Immunohistochemistry on paraffin embedded tumor sections was performed as previously described by Gown and Vogel  at Phenopath Laboratories (Seattle, WA) or the laboratory of Dr. Peggy Porter (Program in Cancer Biology, Fred Hutchinson Cancer Research Center, Seattle, WA) using 4 um thick sections baked onto positively charged slides. Immunohistochemical studies were performed on formalin-fixed, paraffin-embedded, tissue sections using the avidin-biotin-peroxidase complex (ABC) method. Sections were incubated with a cocktail of two anti- cytokeratin mouse monoclonal antibodies (AE1 and AE3, Roche, Indianapolis, IN, 1:200 dilution) that recognizes a wide range of high and low molecular weight cytokeratins; anti-cytokeratin-7 (OV-TL 12/30, DAKO, Carpinteria, CA, 1:1000), anti-smooth muscle myosin heavy chain (SMMS-1, DAKO, 1:30); anti-estrogen receptor (ID5, Zymed, South San Francisco, CA, 1:200); anti-progesterone receptor (IA6, Lab Vision, 1:50); anti-mammoglobin(304-1A5 1;2000, 31A5 1:400, Corixa, Seattle, WA); anti-cytokeratin 5/6(5/16 B4, Chemicon, Temecula, CA, 1:1000); anti-cytokeratin 19 (BA 17, DAKO, 1:100), anti-calponin (Calp, DAKO, 1;1000); anti-cytokeratin 20 (KS 20.8, DAKO, 1:250); anti-cytokeratin 8 (35βH11, DAKO, 1:50); anti-E-cadherin (HECD-1, Zymed, San Francisco, CA,1:300); brst-2 (D6, Signet, Dedham, MA, 1:200). After overnight incubation, slides were incubated with secondary antibody. For polyclonal antibodies raised in rabbit, biotinylated goat anti-rabbit immunoglobulin (1:200) was used. For murine monoclonal antibodies, we used biotinylated goat anti-mouse immunoglobulin (1:200). Sections were incubated in secondary antibody for 30 minutes. The peroxidase staining procedure was done using the ABC Elite kit (Vector laboratories, Burlingame, CA). The immunostaining reaction was visualized using 0.05 % 3,3'- diaminobenzidine in Tris- HCl buffer containing 0.01 % hydrogen peroxide, pH 7.6.

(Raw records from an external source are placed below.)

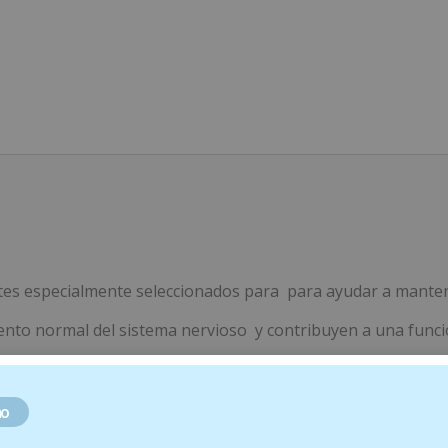
es especialmente seleccionados para para ayudar a mantene
ento normal del sistema nervioso y contribuyen a una funci
de Rodiola, Triptófano, Cromo, Magnesio y Vitaminas B1 (Tiam
co), B12 (Cianocobalamina).
o
 después del desayuno y otro antes o después de la comida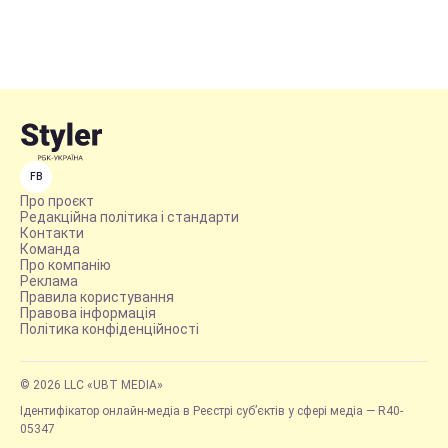
FB
Про проєкт
Редакційна політика і стандарти
Контакти
Команда
Про компанію
Реклама
Правила користування
Правова інформація
Політика конфіденційності
© 2026 LLC «UBT MEDIA»
Ідентифікатор онлайн-медіа в Реєстрі суб’єктів у сфері медіа — R40-
05347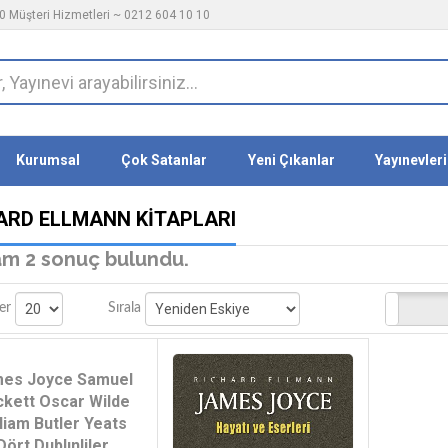
 Müşteri Hizmetleri ~ 0212 604 10 10
Kurumsal
Çok Satanlar
Yeni Çıkanlar
Yayınevleri
ARD ELLMANN KITAPLARI
m 2 sonuç bulundu.
Stoktakiler
er
Sırala
es Joyce Samuel
kett Oscar Wilde
liam Butler Yeats
Dört Dublınliler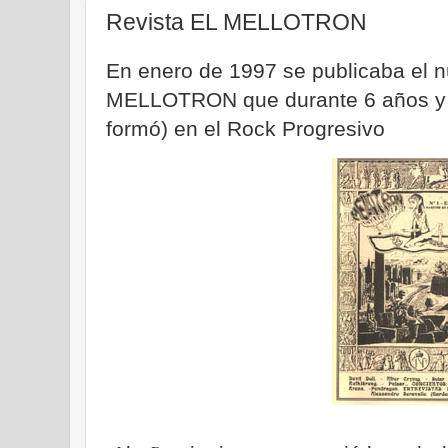
Revista EL MELLOTRON
En enero de 1997 se publicaba el n
MELLOTRON que durante 6 años y 
formó) en el Rock Progresivo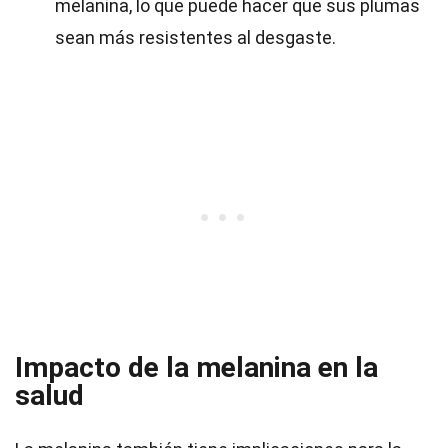
melanina, lo que puede hacer que sus plumas
sean más resistentes al desgaste.
Impacto de la melanina en la
salud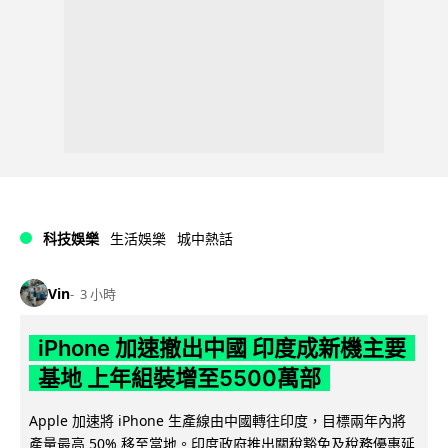
科技娛樂
生活娛樂
城中熱話
Vin
3 小時
iPhone 加速撤出中國 印度成新機主要
基地 上年組裝增至5500萬部
Apple 加速將 iPhone 生產線由中國轉往印度，目標兩年內將
產量最高 50% 移至當地。印度政府推出關稅豁免及稅務優惠延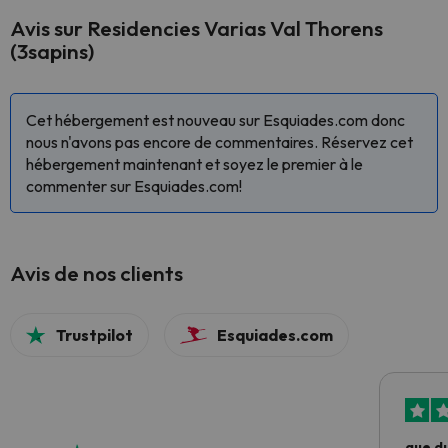
Avis sur Residencies Varias Val Thorens
(3sapins)
Cet hébergement est nouveau sur Esquiades.com donc
nous n'avons pas encore de commentaires. Réservez cet
hébergement maintenant et soyez le premier à le
commenter sur Esquiades.com!
Avis de nos clients
Trustpilot
Esquiades.com
que du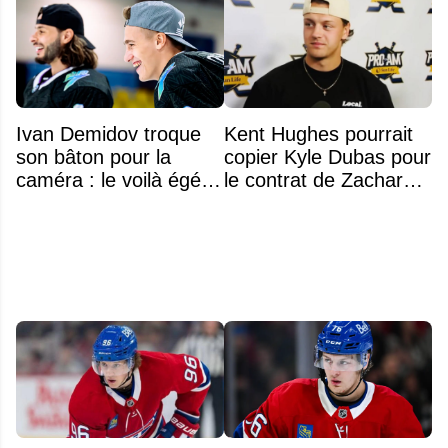
Ivan Demidov troque
Kent Hughes pourrait
son bâton pour la
copier Kyle Dubas pour
caméra : le voilà égérie
le contrat de Zachary
d'une grande marque
Bolduc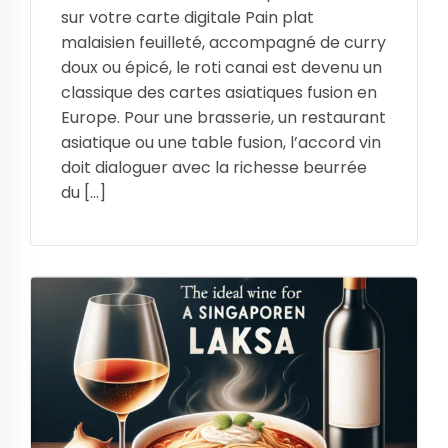
sur votre carte digitale Pain plat
malaisien feuilleté, accompagné de curry
doux ou épicé, le roti canai est devenu un
classique des cartes asiatiques fusion en
Europe. Pour une brasserie, un restaurant
asiatique ou une table fusion, l’accord vin
doit dialoguer avec la richesse beurrée
du […]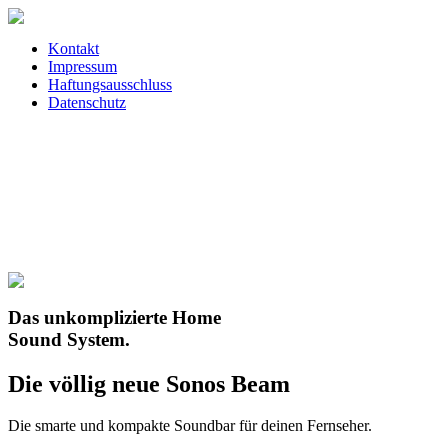
Kontakt
Impressum
Haftungsausschluss
Datenschutz
Das unkomplizierte Home
Sound System.
Die völlig neue Sonos Beam
Die smarte und kompakte Soundbar für deinen Fernseher.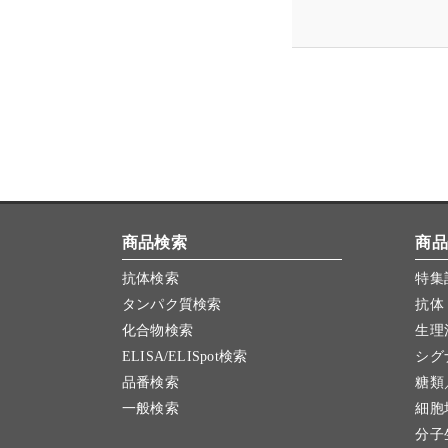
商品検索
商品
抗体検索
特集
タンパク質検索
抗体
化合物検索
生理
ELISA/ELISpot検索
シグ
品番検索
糖類
一般検索
細胞
分子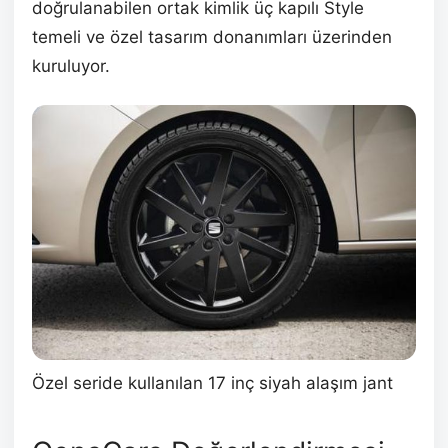
doğrulanabilen ortak kimlik üç kapılı Style
temeli ve özel tasarım donanımları üzerinden
kuruluyor.
Özel seride kullanılan 17 inç siyah alaşım jant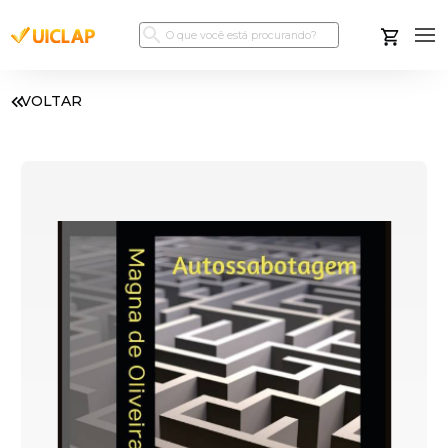
VOLTAR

Total cell protein was extracted from transduced cells by sonication in We 16 buffer (25 mM Tris HCl- pH 7.5, 125 mM NaCl, 2.5 mM EDTA, 0.05% SDS, 0.5% NP40, 0.5% DOC, 10% glycerol, 1 mM DTT, 0.5 mg/ml Pefablock, 0.025 mg/ml leupeptin, 0.01 mg/ml pepstatin, 0.01 mg/ml aprotinin, 0.08 M β glycerophosphate, 0.005 Na3VO4, 0.05 M NaF). Twenty micrograms of protein from each cell population was electrophoresed and transferred to a polyvinylidene difluoride membrane (NEN). The membranes were blotted with the following antibodies: H-ras (LA-069, Quality Biotech, Camden, NJ, 1:10,000); c-Myc (9E10, BD Biosciences, San Diego, CA, 1:250), Mdm2 (IF2, Oncogene Research Products, Boston, MA, 1:50), p53 (DO-1, Oncogene Research Products, 1:100), and actin (c-11, Santa Cruz Biotechnology, Santa Cruz, CA, 1:100). Samples destined for H-ras western blotting were run on a 15% SDS polyacrylamide gel, while all other samples were run on 8% polyacrylamide gel. After the samples were transferred onto the membrane, the membrane was blocked in 10% milk in TBST buffer (10 mM Tris-HCl, pH 7.5, 150 mM NaCl, 0.05% Tween-20) for one hour at room temperature or overnight at 4°C. Membranes were then incubated overnight at 4°C with 10 ml of 5% milk in TBST/0.5% Tween 20 with the primary antibody. The following day, membranes were briefly washed and incubated for one hour with secondary antibody in 5% milk in TBST/0.5% Tween 20 with the appropriate secondary antibody. Anti- mouse IgG- HRP from Jackson Immunoresearch Labs (Bar Harbor, ME) was used against the H-ras (1:35,000), c-Myc (1:10,000), and p53 (1:10,000) primaries. Donkey anti-goat antibody (Santa Cruz Biotechnology) was used against the polyclonal actin primary (1:5,000). Blots were developed using the Renaissance chemiluminescence system (NEN) and imaged on Kodak Xomat blue film.